We mainly study about heap and stack data structures which act as storage allocation area in memory. Is it that queue is also a storage allocation area in memory? As far as I know, process control blocks are made in OS region and actually they also act as storage allocation area only so can I consider queue to be a storage allocation area in memory?
Asked By : radhika
Answered By : Gilles
You've been misled by homonyms.
There is a data structure called stack: a container where items can be added at any time but only the most recently added can be removed. And there is an area in memory called stack, which is where function arguments, local variables, return values and return addresses are stored¹. There's one stack memory area per thread. The two concepts have the same name because the stack memory area is organized as a stack data structure: an item is added when a function call is executed, and it is removed upon return from a function; since function calls are nested, the item that's removed is the last one that was added and not yet removed.
There is a data structure called heap: a tree of ordered items where each node holds a smaller value than all of its children². And there is an area in memory called heap, which is where storage is allocated dynamically. There is one heap per process. The two concepts are completely unrelated, they have the same name because there's a finite supply of English words with roughly the right connotations and it happens that the same word was picked for both.
There is no reason why a word that is a name for a data structure should also be a name for an area in memory.

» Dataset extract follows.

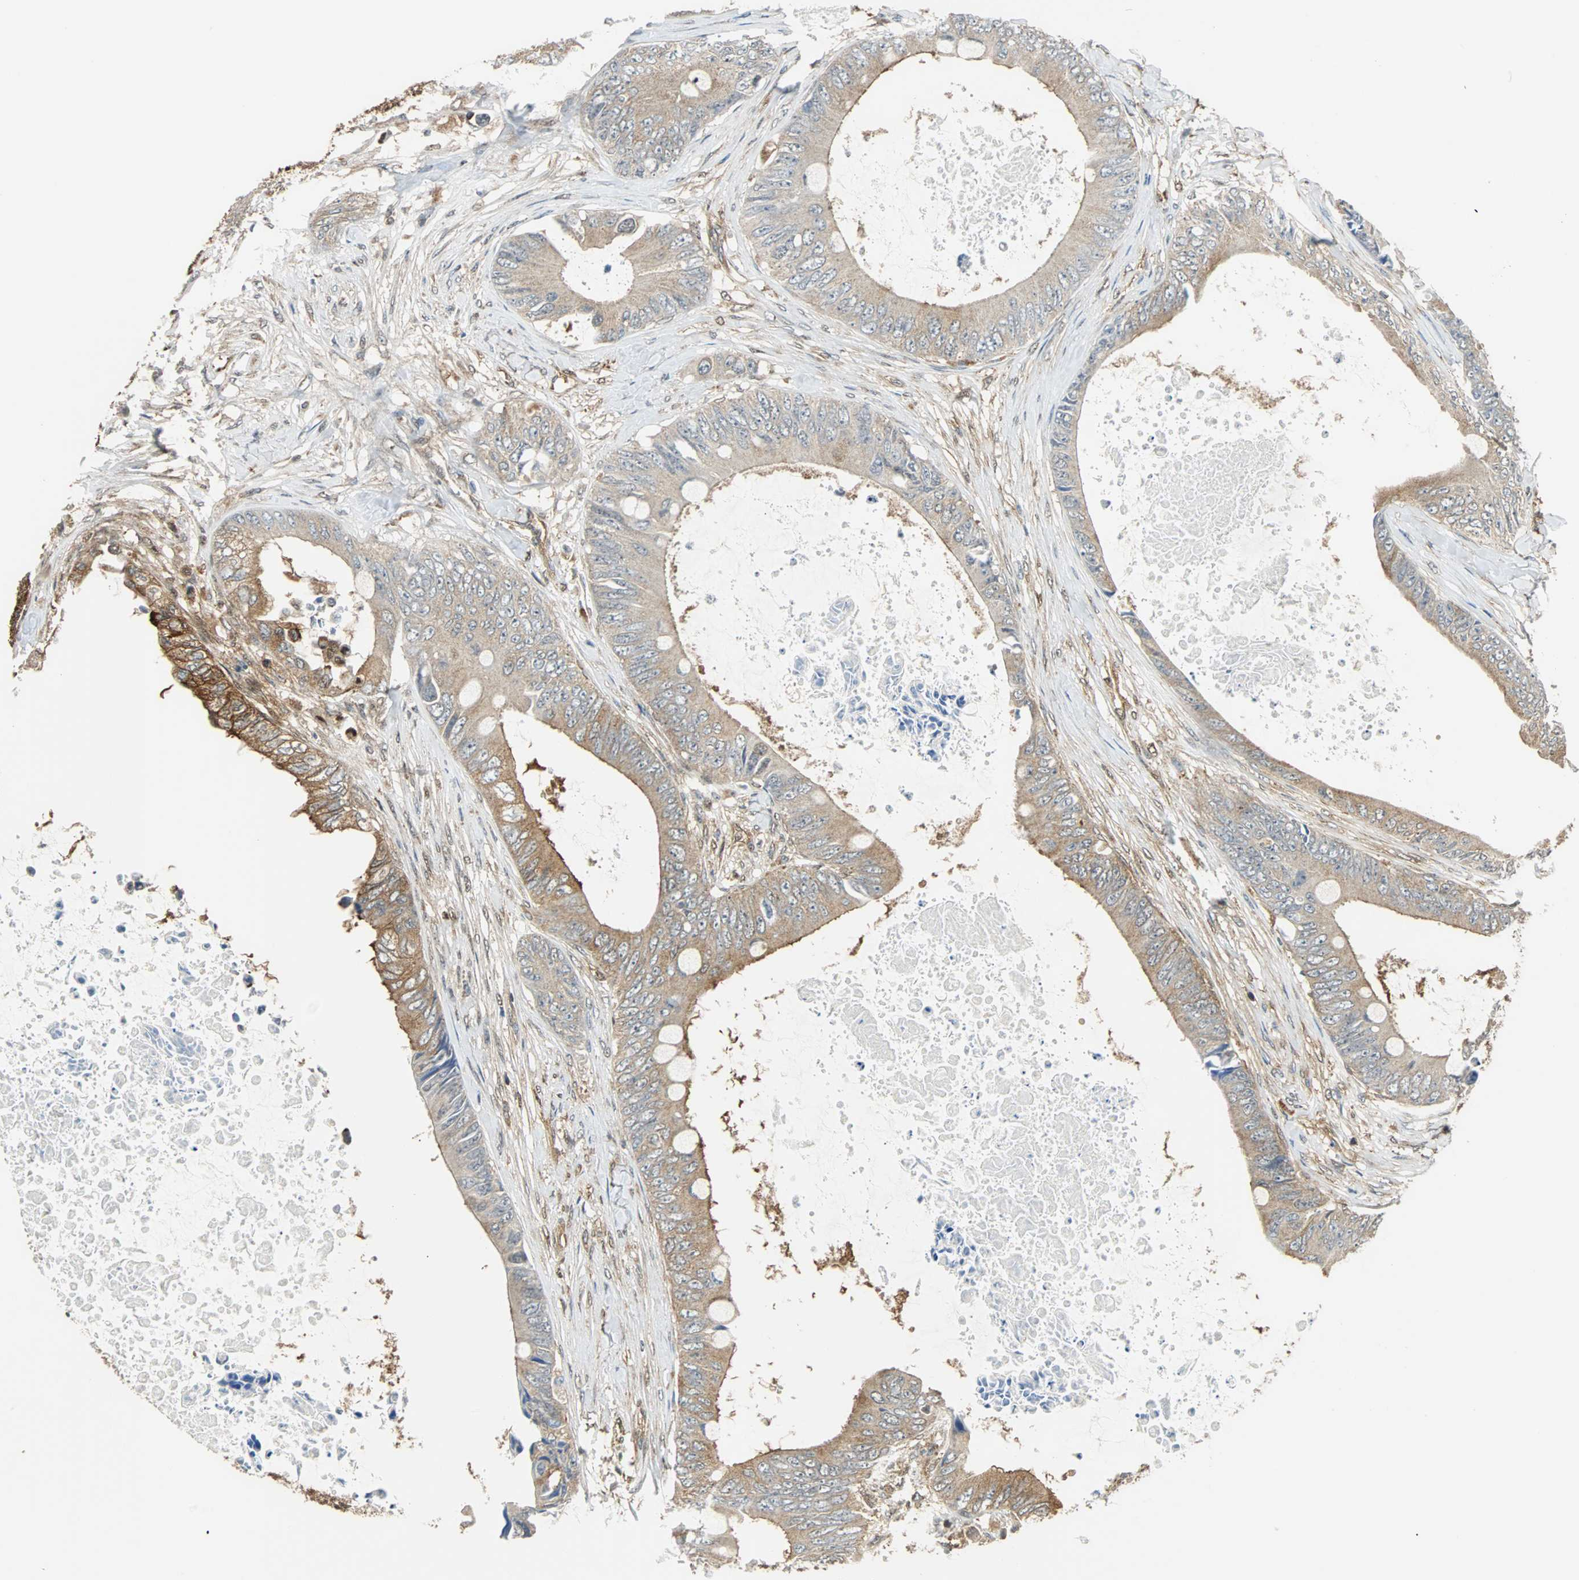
{"staining": {"intensity": "weak", "quantity": ">75%", "location": "cytoplasmic/membranous"}, "tissue": "colorectal cancer", "cell_type": "Tumor cells", "image_type": "cancer", "snomed": [{"axis": "morphology", "description": "Normal tissue, NOS"}, {"axis": "morphology", "description": "Adenocarcinoma, NOS"}, {"axis": "topography", "description": "Rectum"}, {"axis": "topography", "description": "Peripheral nerve tissue"}], "caption": "Weak cytoplasmic/membranous protein staining is present in about >75% of tumor cells in colorectal adenocarcinoma.", "gene": "RELA", "patient": {"sex": "female", "age": 77}}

There can be queue data structures in an operating system, of course, but there's no area in memory that's called "the queue".
Process control blocks are not organized as a queue, and they are not a storage allocation area, they're just a common name for the place in memory where the operating system stores information about each process (and not every operating system has all the information in one place, so not every OS's description mentions a "process control block").
¹ This is just the 10000-foot view. Return addresses and arguments could be placed in different areas, some arguments typically end up in registers, etc.
² That's a min-heap; a max-heap is a tree where each node holds a larger value than all of its children.